A financial advisor can provide more accurate and personalized estimates for how much you should withdraw each year during retirement.

What Is the Best Way To Save for Retirement If You Want More Money?

The best way to save for retirement is to start as soon as possible. Whether you have plenty of money for retirement but want more or don’t think you will have enough for retirement, the earlier you start saving, the more time your money has to grow due to compounding interest.

If you are younger, a good goal is to save your salary by the time you turn 30. For anyone of any age, try to save between 10% and 15% of your annual income for your retirement. A financial advisor can help you set retirement goals and develop a plan to meet those goals.

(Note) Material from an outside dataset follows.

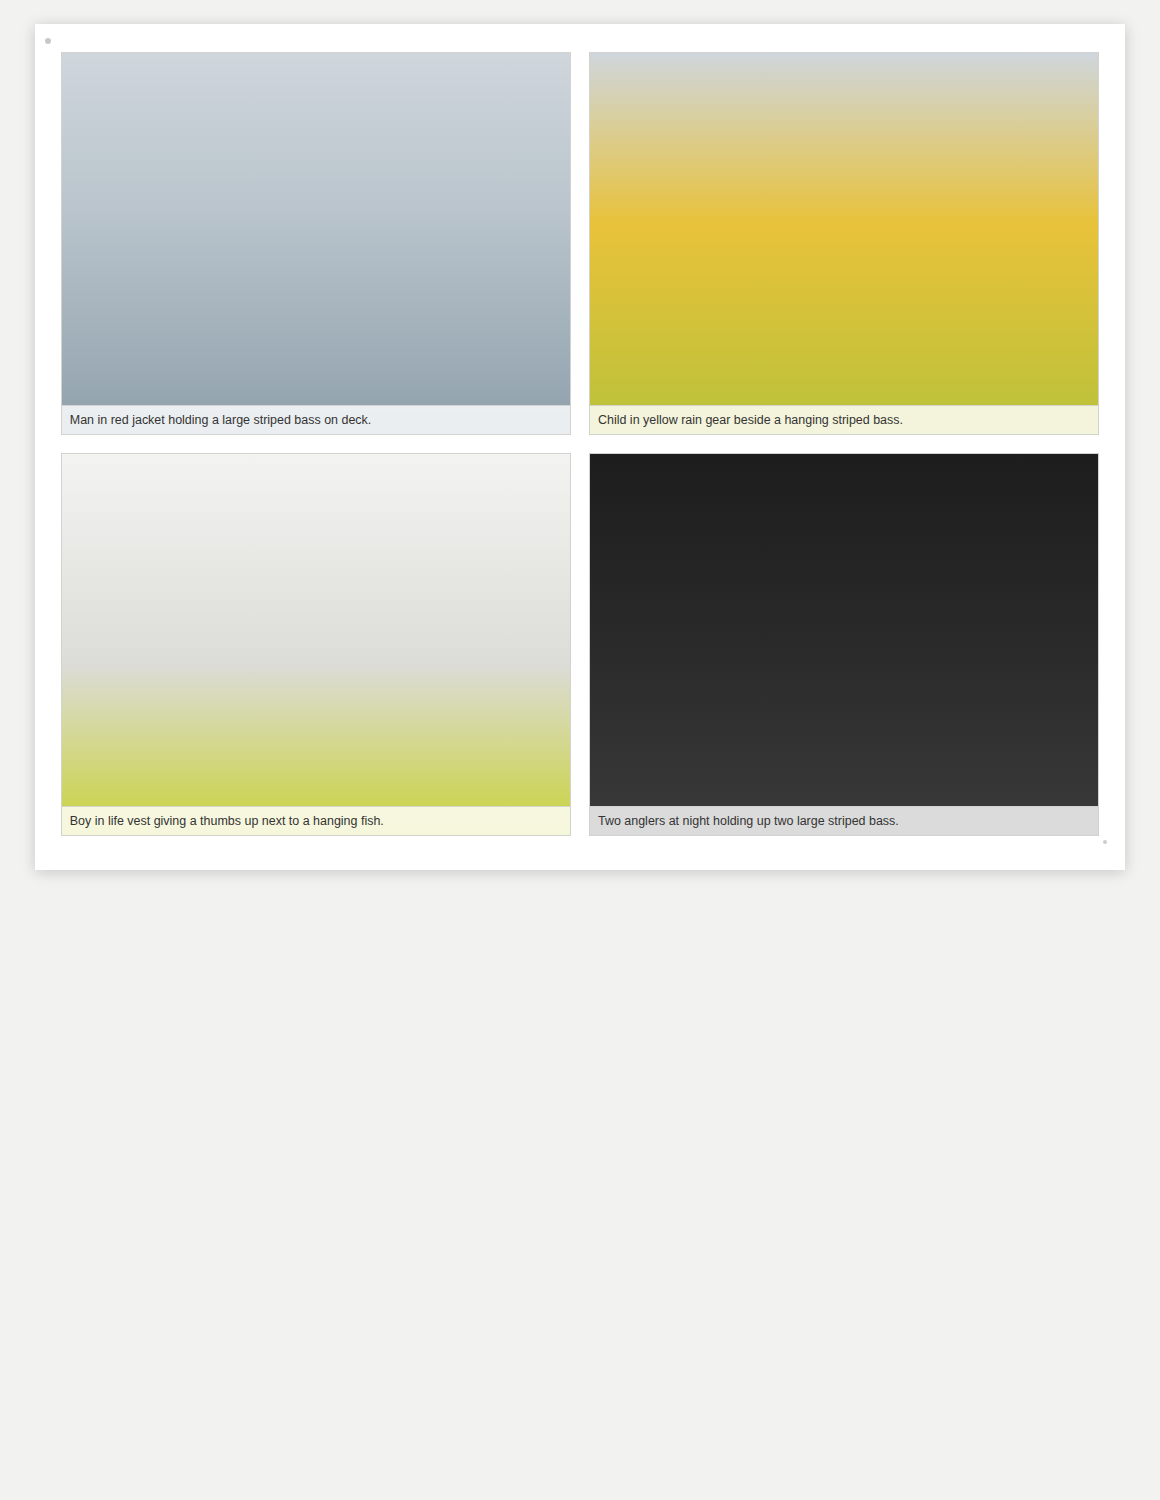Page of four photographs of striped bass catches aboard a boat
Man in red jacket holding a large striped bass on deck.
Child in yellow rain gear beside a hanging striped bass.
Boy in life vest giving a thumbs up next to a hanging fish.
Two anglers at night holding up two large striped bass.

“If $80,000 per year is not enough, there are a few options to consider,” said Julia Mathers, marketing executive at Pasha Funding. “One is to reduce expenses and live within the means of the retirement savings. Another is to invest a portion of the retirement savings in a diverse portfolio to generate additional income. Lastly, individuals can also consider delaying retirement or working part-time to supplement their income.”

The Bottom Line

Retirement savings are very individualized. One person’s retirement may look very different from another’s, due to different health conditions, savings, lifestyles, spending habits, financial situations, costs of living and goals. You should determine how much to save and spend during retirement based on your situation.